[Records from a collection]
☆ ☆ ☆
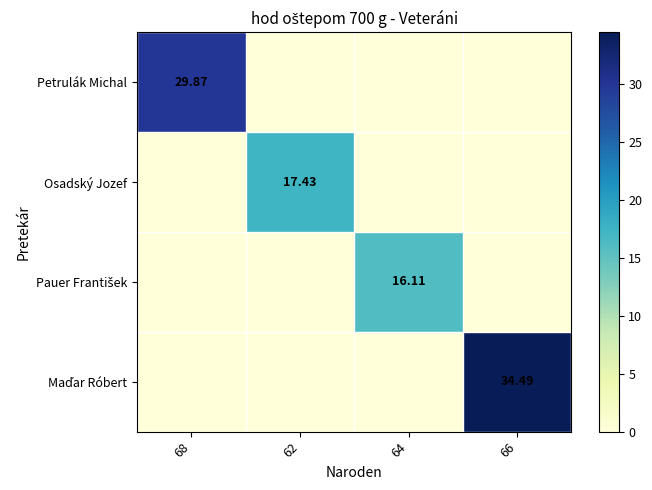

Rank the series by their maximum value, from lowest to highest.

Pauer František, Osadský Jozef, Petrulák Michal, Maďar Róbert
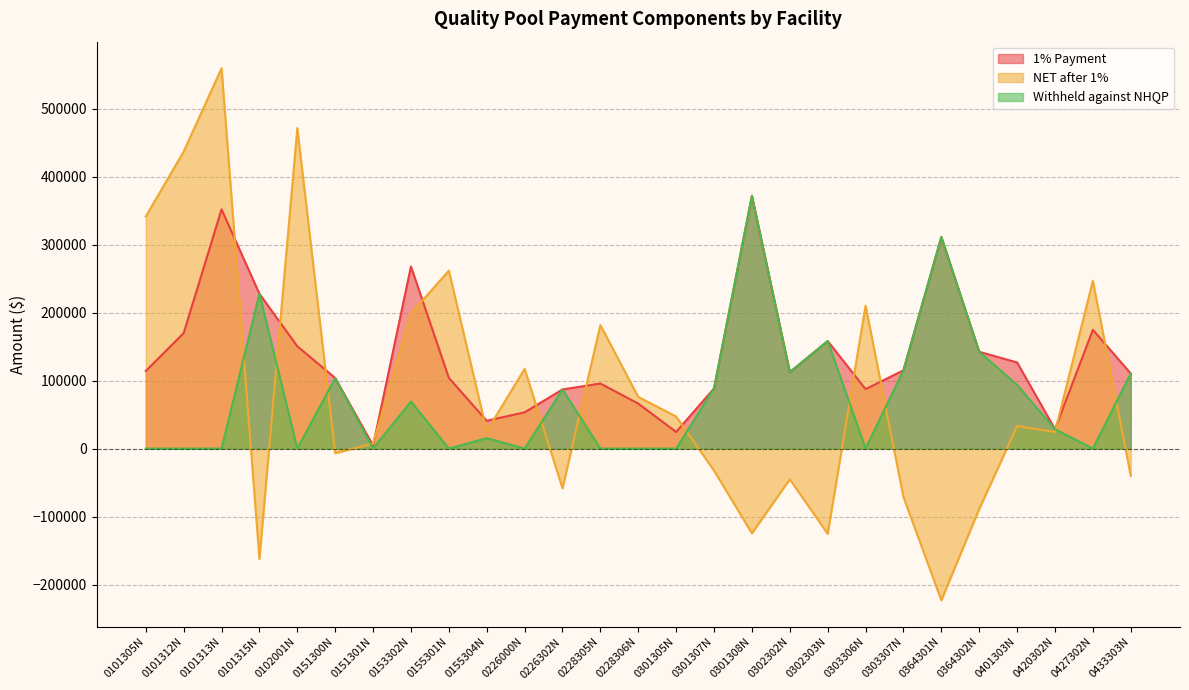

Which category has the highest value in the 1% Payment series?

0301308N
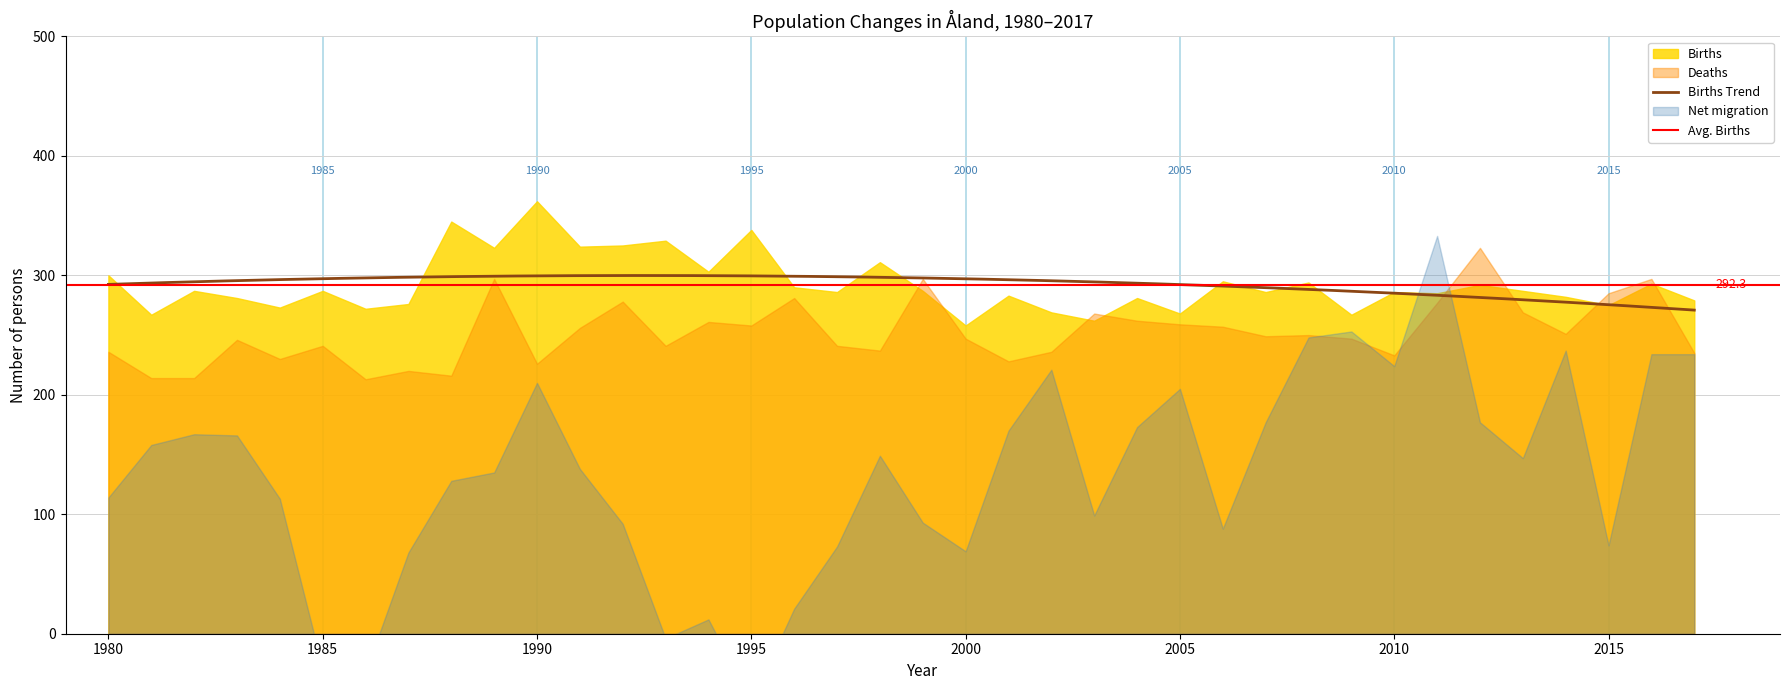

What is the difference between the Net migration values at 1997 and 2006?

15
☆ ☆ ☆
* [Task goal]
Copy all the items above word for word, leaving out the pictures.

* [Answer]
Rank the series by their maximum value, from lowest to highest.

Pauer František, Osadský Jozef, Petrulák Michal, Maďar Róbert

Which category has the highest value in the 1% Payment series?

0301308N

What is the difference between the Net migration values at 1997 and 2006?

15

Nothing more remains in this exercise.